For all elements, SVG uses a coordinate system or grid system similar to the one used by canvas (and by a whole lot of other computer drawing routines). That is, the top left corner of the document is considered to be the point (0,0), or point of origin. Positions are then measured in pixels from the top left corner, with the positive x direction being to the right, and the positive y direction being to the bottom. Note that this is the opposite of the way you're taught to graph as a kid. However, this is the same way elements in HTML are positioned (By default, LTR documents are considered not the RTL documents which position X from right-to-left).

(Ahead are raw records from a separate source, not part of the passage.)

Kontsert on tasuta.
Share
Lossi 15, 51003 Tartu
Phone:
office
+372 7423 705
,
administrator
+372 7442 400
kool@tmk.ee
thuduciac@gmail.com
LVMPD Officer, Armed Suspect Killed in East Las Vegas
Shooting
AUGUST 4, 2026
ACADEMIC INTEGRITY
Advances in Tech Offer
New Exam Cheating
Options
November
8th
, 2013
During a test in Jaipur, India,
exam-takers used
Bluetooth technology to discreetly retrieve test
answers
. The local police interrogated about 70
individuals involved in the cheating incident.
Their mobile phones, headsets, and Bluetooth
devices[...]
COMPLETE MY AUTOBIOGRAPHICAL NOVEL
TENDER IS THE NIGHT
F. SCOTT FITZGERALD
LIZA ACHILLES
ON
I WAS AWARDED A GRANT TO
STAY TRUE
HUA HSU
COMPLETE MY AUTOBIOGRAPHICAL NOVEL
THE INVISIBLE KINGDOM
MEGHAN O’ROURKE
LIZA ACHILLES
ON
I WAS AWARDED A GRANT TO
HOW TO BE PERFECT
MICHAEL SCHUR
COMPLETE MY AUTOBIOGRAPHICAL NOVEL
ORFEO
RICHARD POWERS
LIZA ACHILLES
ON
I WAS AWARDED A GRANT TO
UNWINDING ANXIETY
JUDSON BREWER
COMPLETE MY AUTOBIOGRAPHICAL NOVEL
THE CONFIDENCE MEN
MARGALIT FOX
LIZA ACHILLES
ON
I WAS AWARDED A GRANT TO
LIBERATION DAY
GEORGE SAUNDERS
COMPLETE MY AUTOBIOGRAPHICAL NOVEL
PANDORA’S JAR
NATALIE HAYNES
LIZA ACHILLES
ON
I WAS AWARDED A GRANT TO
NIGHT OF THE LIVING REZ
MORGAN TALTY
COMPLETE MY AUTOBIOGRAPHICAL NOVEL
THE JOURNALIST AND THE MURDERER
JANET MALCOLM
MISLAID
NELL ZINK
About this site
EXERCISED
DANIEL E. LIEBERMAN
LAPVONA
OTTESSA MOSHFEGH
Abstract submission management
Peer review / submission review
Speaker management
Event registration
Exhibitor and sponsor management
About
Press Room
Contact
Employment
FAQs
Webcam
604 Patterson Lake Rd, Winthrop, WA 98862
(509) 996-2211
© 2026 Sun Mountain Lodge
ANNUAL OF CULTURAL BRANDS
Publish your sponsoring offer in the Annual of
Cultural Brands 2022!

<rect x="0" y="0" width="100" height="100" />
defines a rectangle from the upper left corner, that spans from there 100px to the right and to the bottom.
What are "pixels"?
In the most basic case one pixel in an SVG document maps to one pixel on the output device (a.k.a. the screen). But SVG wouldn't have the "Scalable" in its name, if there weren't several possibilities to change this behaviour. Much like absolute and relative font sizes in CSS, SVG defines absolute units (ones with a dimensional identifier like "pt" or "cm") and so-called user units, that lack that identifier and are plain numbers.

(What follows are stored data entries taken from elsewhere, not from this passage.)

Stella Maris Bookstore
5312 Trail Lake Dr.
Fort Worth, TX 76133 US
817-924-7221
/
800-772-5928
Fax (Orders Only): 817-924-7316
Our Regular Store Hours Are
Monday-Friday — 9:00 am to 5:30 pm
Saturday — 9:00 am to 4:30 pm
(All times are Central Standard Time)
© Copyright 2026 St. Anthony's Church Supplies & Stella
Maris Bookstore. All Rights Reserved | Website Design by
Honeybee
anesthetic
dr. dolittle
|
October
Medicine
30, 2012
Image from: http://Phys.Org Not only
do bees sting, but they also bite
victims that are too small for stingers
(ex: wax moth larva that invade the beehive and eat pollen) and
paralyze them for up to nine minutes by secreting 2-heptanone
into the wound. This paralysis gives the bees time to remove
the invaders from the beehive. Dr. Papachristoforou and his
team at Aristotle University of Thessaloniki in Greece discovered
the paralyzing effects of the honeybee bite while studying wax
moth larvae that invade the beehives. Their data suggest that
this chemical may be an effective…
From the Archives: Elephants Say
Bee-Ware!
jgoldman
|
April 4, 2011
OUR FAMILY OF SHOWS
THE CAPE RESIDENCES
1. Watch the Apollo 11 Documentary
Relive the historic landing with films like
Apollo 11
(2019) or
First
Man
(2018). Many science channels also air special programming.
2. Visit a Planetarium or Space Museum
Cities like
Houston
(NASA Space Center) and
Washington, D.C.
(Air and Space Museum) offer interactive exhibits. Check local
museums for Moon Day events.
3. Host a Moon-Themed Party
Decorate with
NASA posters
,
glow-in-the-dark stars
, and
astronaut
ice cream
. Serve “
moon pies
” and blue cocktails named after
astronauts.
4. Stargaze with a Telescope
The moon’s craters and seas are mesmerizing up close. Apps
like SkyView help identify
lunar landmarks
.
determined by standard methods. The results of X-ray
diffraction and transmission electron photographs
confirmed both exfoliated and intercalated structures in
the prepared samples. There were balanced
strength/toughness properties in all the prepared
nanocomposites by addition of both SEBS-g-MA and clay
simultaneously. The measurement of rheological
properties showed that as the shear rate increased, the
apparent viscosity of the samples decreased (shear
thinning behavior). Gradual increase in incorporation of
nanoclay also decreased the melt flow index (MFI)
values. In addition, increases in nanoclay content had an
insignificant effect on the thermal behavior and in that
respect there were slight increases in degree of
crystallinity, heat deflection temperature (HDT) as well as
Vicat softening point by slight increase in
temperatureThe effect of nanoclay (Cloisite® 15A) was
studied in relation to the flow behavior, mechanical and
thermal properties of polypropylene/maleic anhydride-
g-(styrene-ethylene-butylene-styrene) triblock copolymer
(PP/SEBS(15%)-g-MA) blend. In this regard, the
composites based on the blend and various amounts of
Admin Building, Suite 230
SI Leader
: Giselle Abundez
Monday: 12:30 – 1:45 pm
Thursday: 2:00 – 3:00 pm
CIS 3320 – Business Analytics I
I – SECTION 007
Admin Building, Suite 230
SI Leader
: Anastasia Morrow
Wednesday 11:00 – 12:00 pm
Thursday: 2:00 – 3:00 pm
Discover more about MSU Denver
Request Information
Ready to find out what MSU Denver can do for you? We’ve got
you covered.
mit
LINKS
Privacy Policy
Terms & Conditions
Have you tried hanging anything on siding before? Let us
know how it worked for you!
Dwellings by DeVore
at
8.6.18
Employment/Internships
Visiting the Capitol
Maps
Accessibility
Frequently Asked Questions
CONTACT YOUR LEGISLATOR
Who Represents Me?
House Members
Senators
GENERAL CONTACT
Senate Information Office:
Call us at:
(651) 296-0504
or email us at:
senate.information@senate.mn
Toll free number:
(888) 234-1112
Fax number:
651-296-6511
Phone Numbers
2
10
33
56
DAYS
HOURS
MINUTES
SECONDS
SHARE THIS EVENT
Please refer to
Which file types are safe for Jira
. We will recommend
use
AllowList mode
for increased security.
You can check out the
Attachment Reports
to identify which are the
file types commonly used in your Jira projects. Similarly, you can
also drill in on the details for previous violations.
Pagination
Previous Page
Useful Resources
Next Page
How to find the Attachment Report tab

Without further specification, one user unit equals one screen unit. To explicitly change this behaviour, there are several possibilities in SVG. We start with the
svg root element:
<svg width="100" height="100">
The above element defines a simple SVG canvas with 100x100px. One user unit equals one screen unit.
<svg width="200" height="200" viewBox="0 0 100 100">
The whole SVG canvas here is 200px by 200px in size. However, the
viewBox attribute defines the portion of that canvas to display. These 200x200 pixels display an area that starts at user unit (0,0) and spans 100x100 user units to the right and to the bottom. This effectively zooms in on the 100x100 unit area and enlarges the image to double size.

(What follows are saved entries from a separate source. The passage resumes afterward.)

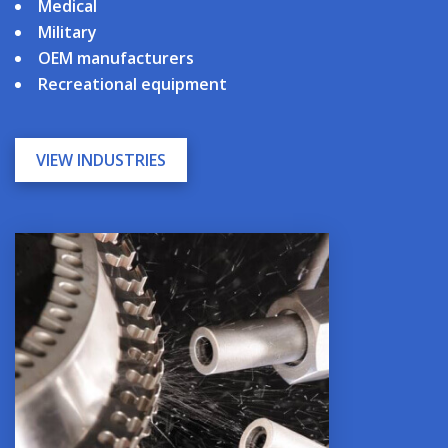
Medical
Military
OEM manufacturers
Recreational equipment
VIEW INDUSTRIES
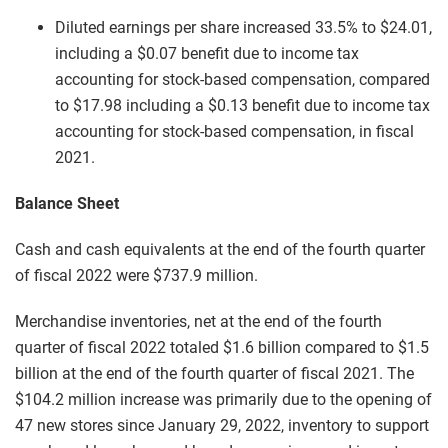
Diluted earnings per share increased 33.5% to $24.01,
including a $0.07 benefit due to income tax
accounting for stock-based compensation, compared
to $17.98 including a $0.13 benefit due to income tax
accounting for stock-based compensation, in fiscal
2021.
Balance Sheet
Cash and cash equivalents at the end of the fourth quarter
of fiscal 2022 were $737.9 million.
Merchandise inventories, net at the end of the fourth
quarter of fiscal 2022 totaled $1.6 billion compared to $1.5
billion at the end of the fourth quarter of fiscal 2021. The
$104.2 million increase was primarily due to the opening of
47 new stores since January 29, 2022, inventory to support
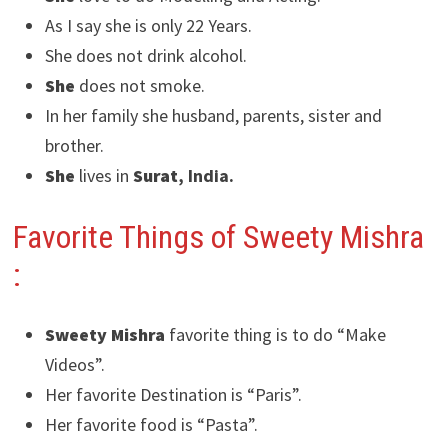
As I say she is only 22 Years.
She does not drink alcohol.
She
does not smoke.
In her family she husband, parents, sister and
brother.
She
lives in
Surat
, India.
Favorite Things of Sweety Mishra
:
Sweety Mishra
favorite thing is to do “Make
Videos”.
Her favorite Destination is “Paris”.
Her favorite food is “Pasta”.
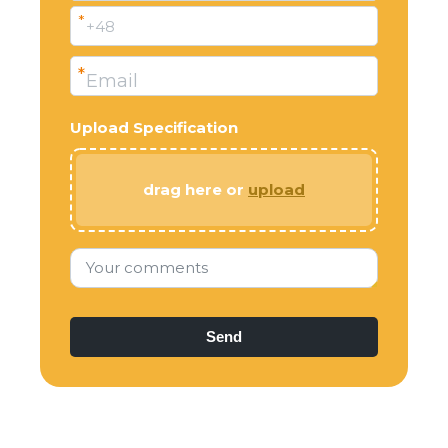
*
+48
*
Email
Upload Specification
drag here or
upload
Your comments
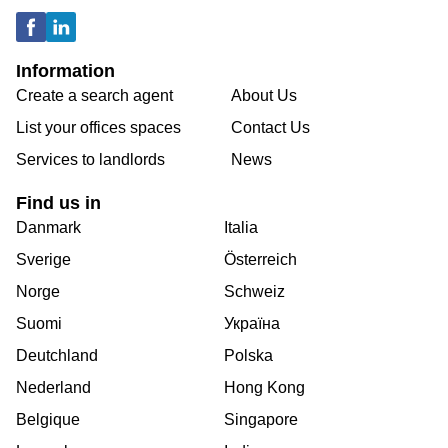
Information
Create a search agent
About Us
List your offices spaces
Contact Us
Services to landlords
News
Find us in
Danmark
Italia
Sverige
Österreich
Norge
Schweiz
Suomi
Україна
Deutchland
Polska
Nederland
Hong Kong
Belgique
Singapore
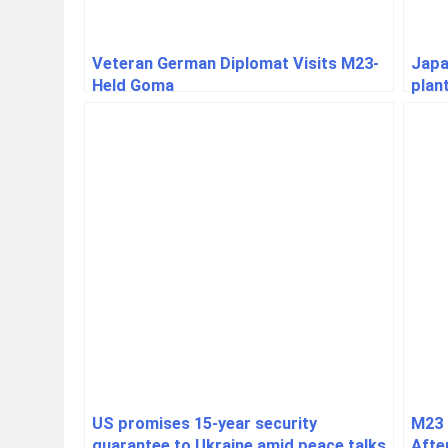
Veteran German Diplomat Visits M23-
Japa
Held Goma
plan
resu
US promises 15-year security
M23 
guarantee to Ukraine amid peace talks
Afte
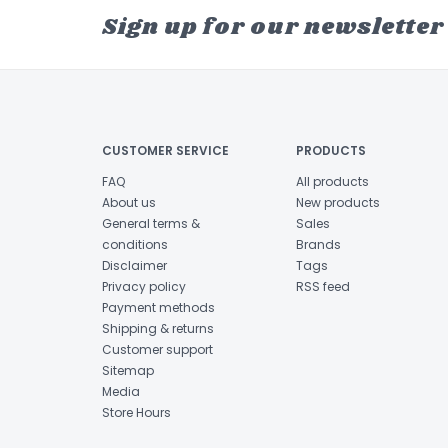
Sign up for our newsletter
CUSTOMER SERVICE
PRODUCTS
FAQ
All products
About us
New products
General terms &
Sales
conditions
Brands
Disclaimer
Tags
Privacy policy
RSS feed
Payment methods
Shipping & returns
Customer support
Sitemap
Media
Store Hours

The current mapping (for a single element or the whole image) of user units to screen units is called user coordinate system. Apart from scaling the coordinate system can also be rotated, skewed and flipped. The default user coordinate system maps one user pixel to one device pixel. (However, the device may decide, what it understands as one pixel.) Lengths in the SVG file with specific dimensions, like "in" or "cm", are then calculated in a way that makes them appear 1:1 in the resulting image.
A quote from the SVG 1.1 specification illustrates this:
[...] suppose that the user agent can determine from its environment that "1px" corresponds to "0.2822222mm" (i.e., 90dpi). Then, for all processing of SVG content: [...] "1cm" equals "35.43307px" (and therefore 35.43307 user units)